That's it. That's as complicated as it gets.
If the optometrist determines that glasses are called for, Kentucky Vision Project asks for a $25 donation to defray some of the cost.
The last pair of glasses I bought cost about $300. Do you see why I want more folks to know about this?
The Vision Project, which began in 1985, was a forerunner of a similar national program established in 1991. It has received accolades from the General Assembly and even the White House. More than than 200 optometrists participate in the program, giving free examinations about once a week.
One is Bill Reynolds, owner of Eye Care Centers Optometrists, which has two offices in Richmond and one each in Beattyville, Irvine, Georgetown, McKee and Lexington. Reynolds has participated in the Vision Project since he graduated in 1985.
Reynolds said each optometrist in his practice has agreed to see a project participant at least once a week.

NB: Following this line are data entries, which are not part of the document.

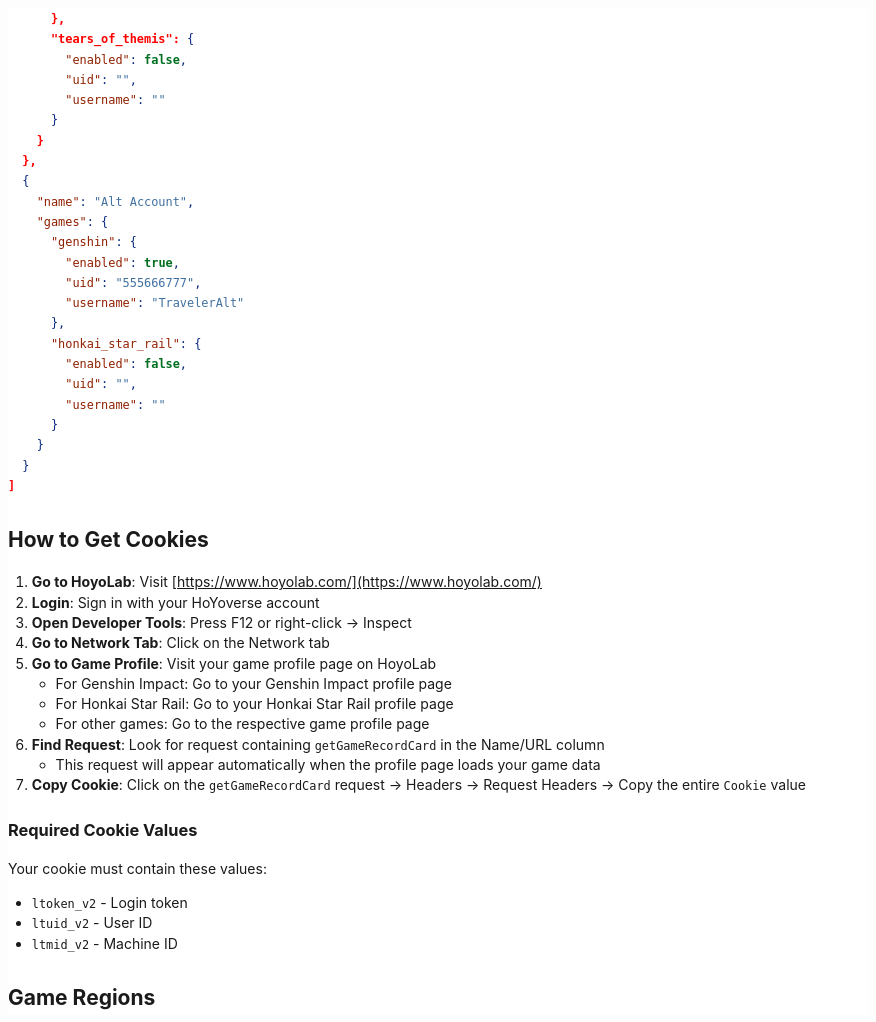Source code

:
 ```json
      },
      "tears_of_themis": {
        "enabled": false,
        "uid": "",
        "username": ""
      }
    }
  },
  {
    "name": "Alt Account",
    "games": {
      "genshin": {
        "enabled": true,
        "uid": "555666777",
        "username": "TravelerAlt"
      },
      "honkai_star_rail": {
        "enabled": false,
        "uid": "",
        "username": ""
      }
    }
  }
]
```

## How to Get Cookies

1. **Go to HoyoLab**: Visit [https://www.hoyolab.com/](https://www.hoyolab.com/)
2. **Login**: Sign in with your HoYoverse account
3. **Open Developer Tools**: Press F12 or right-click → Inspect
4. **Go to Network Tab**: Click on the Network tab
5. **Go to Game Profile**: Visit your game profile page on HoyoLab
   - For Genshin Impact: Go to your Genshin Impact profile page
   - For Honkai Star Rail: Go to your Honkai Star Rail profile page
   - For other games: Go to the respective game profile page
6. **Find Request**: Look for request containing `getGameRecordCard` in the Name/URL column
   - This request will appear automatically when the profile page loads your game data
7. **Copy Cookie**: Click on the `getGameRecordCard` request → Headers → Request Headers → Copy the entire `Cookie` value

### Required Cookie Values

Your cookie must contain these values:
- `ltoken_v2` - Login token
- `ltuid_v2` - User ID
- `ltmid_v2` - Machine ID

## Game Regions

"We have seen several hundred to more than 1,000 patients," Reynolds said. "At times there are a lot of patients, and other times there are not."
They frequently find people needing glasses, but they also have found a large number of cases of diabetes, which is a leading cause of blindness, and glaucoma, which can silently rob people of eyesight.
"If we find a problem, then we're able to treat the problem," Reynolds said. "It is a one-time program unless we find a problem. It would be immoral to send them away."
That's why an eye examination is so important, Eakin said. Early diagnosis is crucial in preventing loss of vision and maintaining good eye health.
"It is not unusual to do an eye exam and detect diabetes, hypertension and even brain tumors," she said. "If you can't see, it limits your opportunities for employment. Sometimes people are surprised to learn that an optometrist can learn a lot about your overall health."
The Vision Project is privately funded, mostly by the Kentucky Optometrists Association, Eakin said.
There are about 550 optometrists in Kentucky, she said. Of that number, 200 participate in the project. "I've never called someone who didn't respond" with a free exam, she said.
Generally, it takes about six weeks from the time the applicant is approved until the applicant is seen by an optometrist.
Go to Kyeyes.org/kvpapplicati850.cfm to download the application or call 1-800-320-2406 to have one mailed to you.
Reynolds, who also works with the Lions Club and with a clinic in Kingston, Jamaica, said he donates his time to help those who are struggling because that is what we all should do.
"We are very blessed and fortunate," he said. "We have an obligation to do this."